● INSTRUCTION:
Output each record below exactly. No images go in the copy.
##### EXTRACTED MATERIAL #####
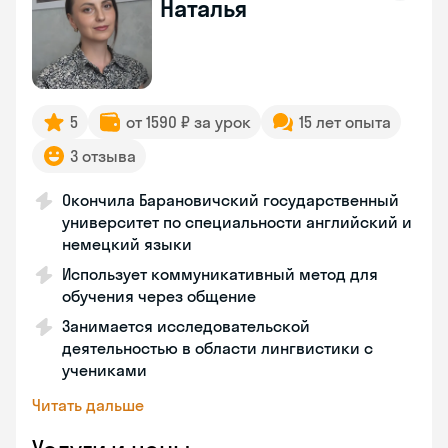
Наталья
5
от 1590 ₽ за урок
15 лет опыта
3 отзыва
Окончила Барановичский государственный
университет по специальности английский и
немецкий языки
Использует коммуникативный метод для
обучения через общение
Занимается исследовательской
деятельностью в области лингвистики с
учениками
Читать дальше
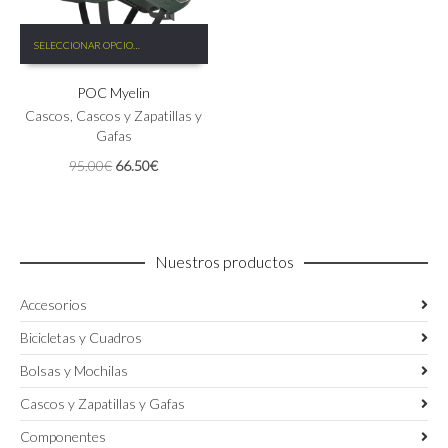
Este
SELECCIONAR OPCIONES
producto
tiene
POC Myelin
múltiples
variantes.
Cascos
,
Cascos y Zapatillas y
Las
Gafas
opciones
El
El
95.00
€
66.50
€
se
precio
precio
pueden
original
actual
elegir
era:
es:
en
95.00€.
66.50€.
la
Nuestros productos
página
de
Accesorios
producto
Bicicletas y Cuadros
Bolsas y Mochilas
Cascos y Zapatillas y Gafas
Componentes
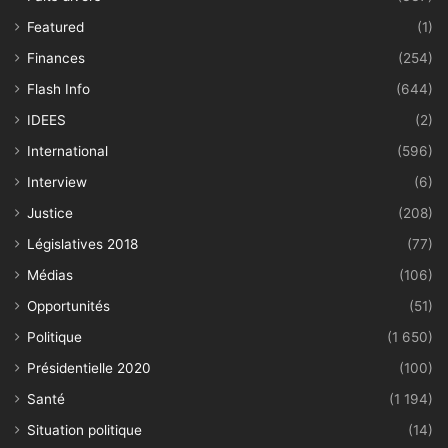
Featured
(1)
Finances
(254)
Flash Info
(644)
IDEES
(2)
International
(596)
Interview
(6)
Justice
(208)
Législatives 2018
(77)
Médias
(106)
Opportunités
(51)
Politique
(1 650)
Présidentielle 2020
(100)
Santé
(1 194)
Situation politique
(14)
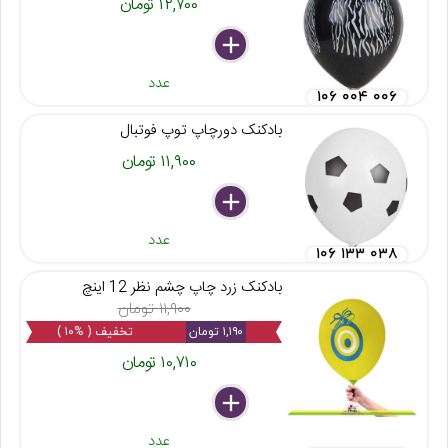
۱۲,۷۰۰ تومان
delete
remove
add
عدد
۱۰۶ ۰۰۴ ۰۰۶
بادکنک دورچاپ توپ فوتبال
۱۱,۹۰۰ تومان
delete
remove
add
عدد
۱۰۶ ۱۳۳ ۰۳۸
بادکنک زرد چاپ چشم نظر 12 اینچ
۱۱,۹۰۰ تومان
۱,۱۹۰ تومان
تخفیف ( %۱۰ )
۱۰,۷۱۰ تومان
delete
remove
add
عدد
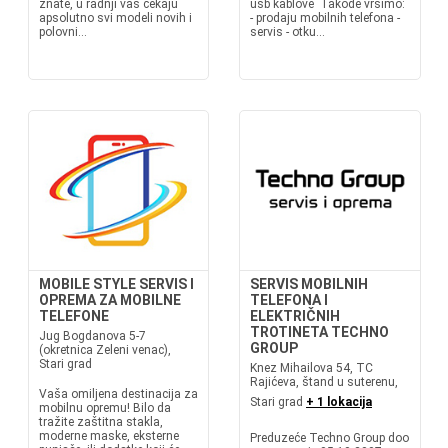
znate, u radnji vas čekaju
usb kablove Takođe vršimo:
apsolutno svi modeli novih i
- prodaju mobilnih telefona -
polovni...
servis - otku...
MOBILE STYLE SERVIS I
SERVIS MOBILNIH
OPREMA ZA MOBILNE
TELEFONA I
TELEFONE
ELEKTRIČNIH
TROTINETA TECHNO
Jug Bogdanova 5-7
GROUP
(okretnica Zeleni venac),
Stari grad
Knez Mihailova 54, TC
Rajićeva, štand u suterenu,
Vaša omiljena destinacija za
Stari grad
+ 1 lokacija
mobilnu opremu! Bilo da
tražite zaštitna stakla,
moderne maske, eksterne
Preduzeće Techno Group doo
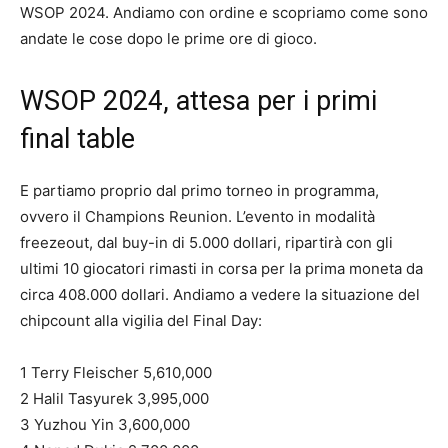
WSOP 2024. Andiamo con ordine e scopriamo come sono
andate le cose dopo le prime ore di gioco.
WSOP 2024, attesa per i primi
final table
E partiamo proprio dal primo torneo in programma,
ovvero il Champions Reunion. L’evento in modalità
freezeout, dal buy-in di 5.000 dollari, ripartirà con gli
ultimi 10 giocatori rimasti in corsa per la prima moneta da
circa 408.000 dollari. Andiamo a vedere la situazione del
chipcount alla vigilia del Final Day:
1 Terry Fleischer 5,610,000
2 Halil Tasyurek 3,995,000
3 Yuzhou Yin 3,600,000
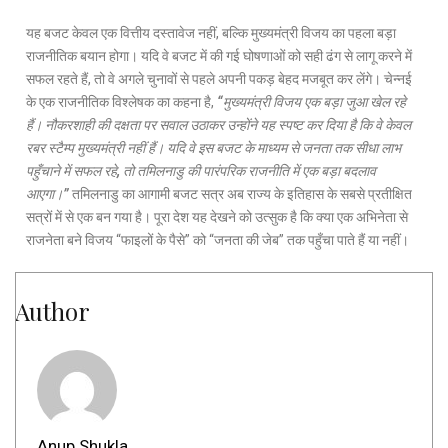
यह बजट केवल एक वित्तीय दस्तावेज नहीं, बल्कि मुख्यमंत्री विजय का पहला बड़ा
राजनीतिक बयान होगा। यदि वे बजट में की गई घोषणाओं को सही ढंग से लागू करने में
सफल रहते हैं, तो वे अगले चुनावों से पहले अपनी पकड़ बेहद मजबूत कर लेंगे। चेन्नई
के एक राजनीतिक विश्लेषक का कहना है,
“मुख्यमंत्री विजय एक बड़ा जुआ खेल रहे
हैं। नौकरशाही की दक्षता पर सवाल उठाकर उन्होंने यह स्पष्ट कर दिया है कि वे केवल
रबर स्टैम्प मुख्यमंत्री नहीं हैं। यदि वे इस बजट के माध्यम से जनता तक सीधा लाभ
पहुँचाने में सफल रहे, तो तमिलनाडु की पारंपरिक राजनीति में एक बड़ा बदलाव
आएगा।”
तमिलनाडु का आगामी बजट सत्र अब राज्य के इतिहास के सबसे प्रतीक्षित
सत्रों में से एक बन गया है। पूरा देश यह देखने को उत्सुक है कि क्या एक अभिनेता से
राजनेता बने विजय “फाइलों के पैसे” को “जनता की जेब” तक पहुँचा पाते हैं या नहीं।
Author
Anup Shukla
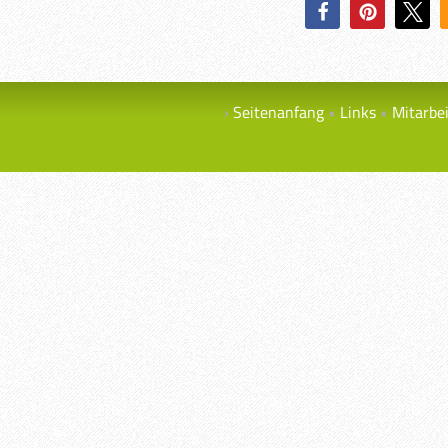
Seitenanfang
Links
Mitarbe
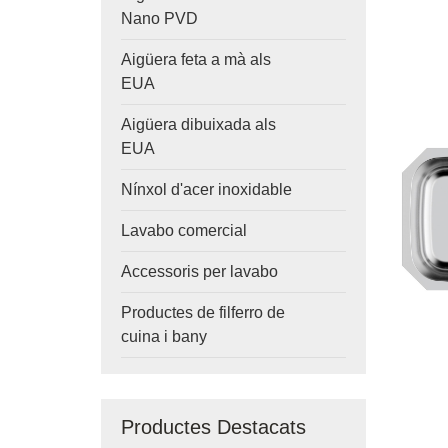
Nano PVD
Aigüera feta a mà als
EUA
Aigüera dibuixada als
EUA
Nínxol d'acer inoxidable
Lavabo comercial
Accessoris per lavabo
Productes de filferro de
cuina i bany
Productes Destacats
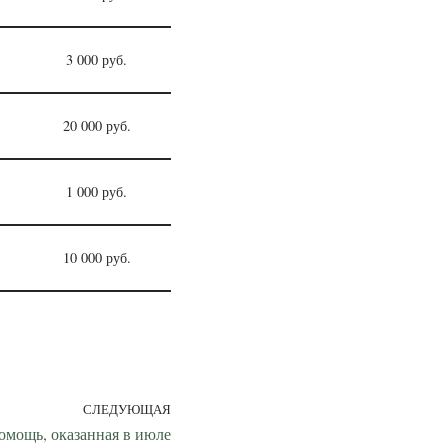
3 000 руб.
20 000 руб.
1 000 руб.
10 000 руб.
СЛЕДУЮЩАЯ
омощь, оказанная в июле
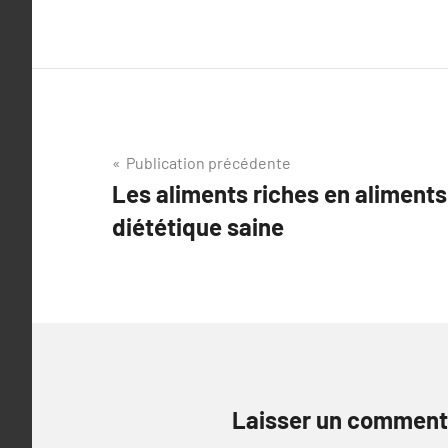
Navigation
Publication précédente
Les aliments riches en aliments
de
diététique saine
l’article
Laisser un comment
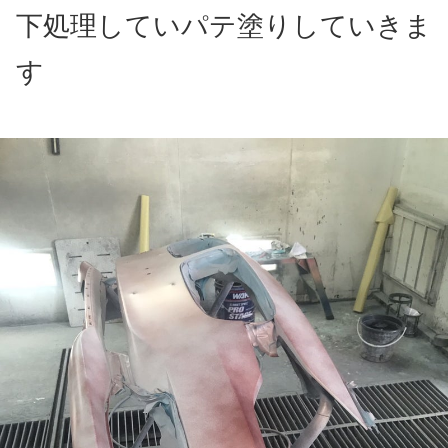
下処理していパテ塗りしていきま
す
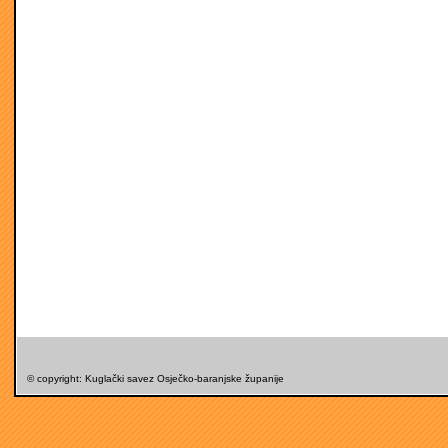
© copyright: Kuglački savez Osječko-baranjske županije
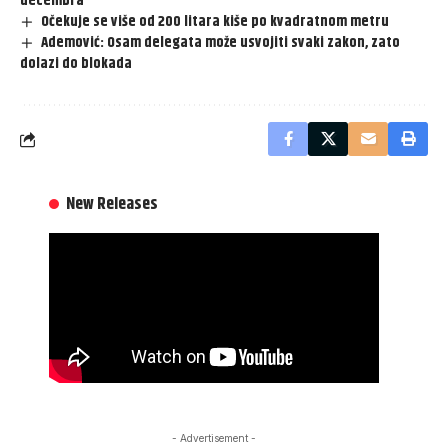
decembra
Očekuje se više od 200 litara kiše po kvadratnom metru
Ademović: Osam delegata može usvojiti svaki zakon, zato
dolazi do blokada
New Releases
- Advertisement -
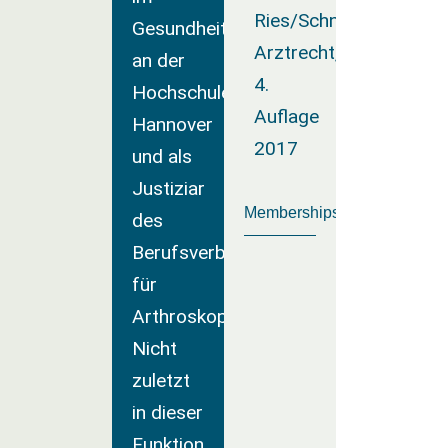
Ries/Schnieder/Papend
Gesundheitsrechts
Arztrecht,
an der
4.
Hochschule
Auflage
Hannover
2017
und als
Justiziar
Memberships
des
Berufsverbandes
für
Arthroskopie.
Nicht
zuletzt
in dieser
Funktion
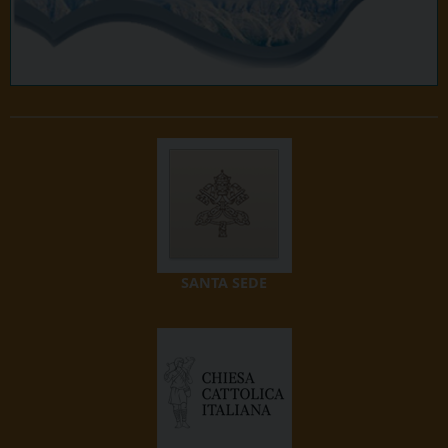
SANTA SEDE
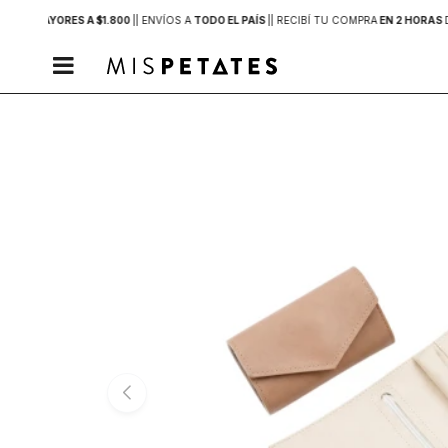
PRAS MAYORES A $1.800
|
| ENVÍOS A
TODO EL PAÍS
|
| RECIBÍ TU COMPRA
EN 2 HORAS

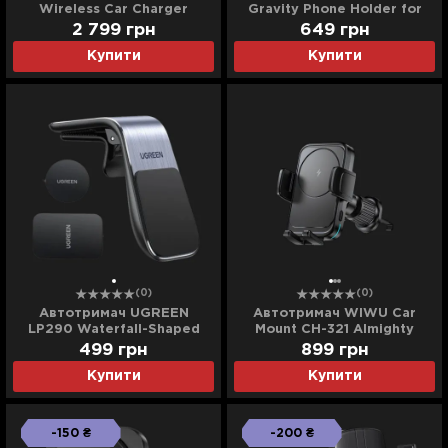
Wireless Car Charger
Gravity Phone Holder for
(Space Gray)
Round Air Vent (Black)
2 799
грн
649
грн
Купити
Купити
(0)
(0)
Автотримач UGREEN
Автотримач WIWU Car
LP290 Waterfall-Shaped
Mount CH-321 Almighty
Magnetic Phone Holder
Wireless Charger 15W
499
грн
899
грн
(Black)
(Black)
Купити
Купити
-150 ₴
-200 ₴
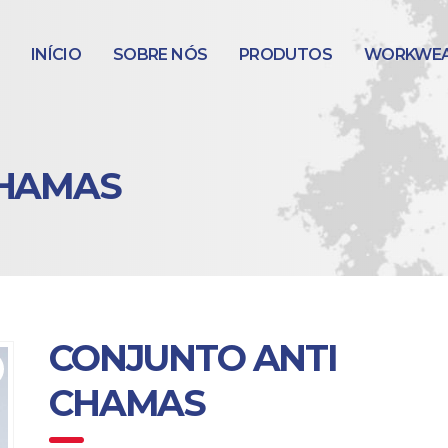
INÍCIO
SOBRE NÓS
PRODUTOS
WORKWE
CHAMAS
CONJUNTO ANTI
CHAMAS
#####
● RESULT:
Наталья
5
от 1590 ₽ за урок
15 лет опыта
3 отзыва
Окончила Барановичский государственный
университет по специальности английский и
немецкий языки
Использует коммуникативный метод для
обучения через общение
Занимается исследовательской
деятельностью в области лингвистики с
учениками
Читать дальше
Este
SELECCIONAR OPCIONES
producto
tiene
POC Myelin
múltiples
variantes.
Cascos
,
Cascos y Zapatillas y
Las
Gafas
opciones
El
El
95.00
€
66.50
€
se
precio
precio
pueden
original
actual
elegir
era:
es:
en
95.00€.
66.50€.
la
Nuestros productos
página
de
Accesorios
producto
Bicicletas y Cuadros
Bolsas y Mochilas
Cascos y Zapatillas y Gafas
Componentes
Featured
(1)
Finances
(254)
Flash Info
(644)
IDEES
(2)
International
(596)
Interview
(6)
Justice
(208)
Législatives 2018
(77)
Médias
(106)
Opportunités
(51)
Politique
(1 650)
Présidentielle 2020
(100)
Santé
(1 194)
Situation politique
(14)
۱۲,۷۰۰ تومان
delete
remove
add
عدد
۱۰۶ ۰۰۴ ۰۰۶
بادکنک دورچاپ توپ فوتبال
۱۱,۹۰۰ تومان
delete
remove
add
عدد
۱۰۶ ۱۳۳ ۰۳۸
بادکنک زرد چاپ چشم نظر 12 اینچ
۱۱,۹۰۰ تومان
۱,۱۹۰ تومان
تخفیف ( %۱۰ )
۱۰,۷۱۰ تومان
delete
remove
add
عدد
znate, u radnji vas čekaju
usb kablove Takođe vršimo:
apsolutno svi modeli novih i
- prodaju mobilnih telefona -
polovni...
servis - otku...
MOBILE STYLE SERVIS I
SERVIS MOBILNIH
OPREMA ZA MOBILNE
TELEFONA I
TELEFONE
ELEKTRIČNIH
TROTINETA TECHNO
Jug Bogdanova 5-7
GROUP
(okretnica Zeleni venac),
Stari grad
Knez Mihailova 54, TC
Rajićeva, štand u suterenu,
Vaša omiljena destinacija za
Stari grad
+ 1 lokacija
mobilnu opremu! Bilo da
tražite zaštitna stakla,
moderne maske, eksterne
Preduzeće Techno Group doo
WSOP 2024. Andiamo con ordine e scopriamo come sono
andate le cose dopo le prime ore di gioco.
WSOP 2024, attesa per i primi
final table
E partiamo proprio dal primo torneo in programma,
ovvero il Champions Reunion. L’evento in modalità
freezeout, dal buy-in di 5.000 dollari, ripartirà con gli
ultimi 10 giocatori rimasti in corsa per la prima moneta da
circa 408.000 dollari. Andiamo a vedere la situazione del
chipcount alla vigilia del Final Day:
1 Terry Fleischer 5,610,000
2 Halil Tasyurek 3,995,000
3 Yuzhou Yin 3,600,000
यह बजट केवल एक वित्तीय दस्तावेज नहीं, बल्कि मुख्यमंत्री विजय का पहला बड़ा
राजनीतिक बयान होगा। यदि वे बजट में की गई घोषणाओं को सही ढंग से लागू करने में
सफल रहते हैं, तो वे अगले चुनावों से पहले अपनी पकड़ बेहद मजबूत कर लेंगे। चेन्नई
के एक राजनीतिक विश्लेषक का कहना है,
“मुख्यमंत्री विजय एक बड़ा जुआ खेल रहे
हैं। नौकरशाही की दक्षता पर सवाल उठाकर उन्होंने यह स्पष्ट कर दिया है कि वे केवल
रबर स्टैम्प मुख्यमंत्री नहीं हैं। यदि वे इस बजट के माध्यम से जनता तक सीधा लाभ
पहुँचाने में सफल रहे, तो तमिलनाडु की पारंपरिक राजनीति में एक बड़ा बदलाव
आएगा।”
तमिलनाडु का आगामी बजट सत्र अब राज्य के इतिहास के सबसे प्रतीक्षित
सत्रों में से एक बन गया है। पूरा देश यह देखने को उत्सुक है कि क्या एक अभिनेता से
राजनेता बने विजय “फाइलों के पैसे” को “जनता की जेब” तक पहुँचा पाते हैं या नहीं।
Author
Anup Shukla
Seitenanfang
Links
Mitarbe
Nano PVD
Aigüera feta a mà als
EUA
Aigüera dibuixada als
EUA
Nínxol d'acer inoxidable
Lavabo comercial
Accessoris per lavabo
Productes de filferro de
cuina i bany
Productes Destacats
3 000 руб.
20 000 руб.
1 000 руб.
10 000 руб.
СЛЕДУЮЩАЯ
омощь, оказанная в июле
Navigation
Publication précédente
Les aliments riches en aliments
de
diététique saine
l’article
Laisser un comment
下処理していパテ塗りしていきま
す
© copyright: Kuglački savez Osječko-baranjske županije
decembra
Očekuje se više od 200 litara kiše po kvadratnom metru
Ademović: Osam delegata može usvojiti svaki zakon, zato
dolazi do blokada
New Releases
- Advertisement -
Ries/Schnieder/Papend
Gesundheitsrechts
Arztrecht,
an der
4.
Hochschule
Auflage
Hannover
2017
und als
Justiziar
Memberships
des
Berufsverbandes
für
Arthroskopie.
Nicht
zuletzt
in dieser
Funktion
SANTA SEDE
PRAS MAYORES A $1.800
|
| ENVÍOS A
TODO EL PAÍS
|
| RECIBÍ TU COMPRA
EN 2 HORAS

Wireless Car Charger
Gravity Phone Holder for
(Space Gray)
Round Air Vent (Black)
2 799
грн
649
грн
Купити
Купити
(0)
(0)
Автотримач UGREEN
Автотримач WIWU Car
LP290 Waterfall-Shaped
Mount CH-321 Almighty
Magnetic Phone Holder
Wireless Charger 15W
499
грн
899
грн
(Black)
(Black)
Купити
Купити
-150 ₴
-200 ₴
INÍCIO
SOBRE NÓS
PRODUTOS
WORKWE
CHAMAS
CONJUNTO ANTI
CHAMAS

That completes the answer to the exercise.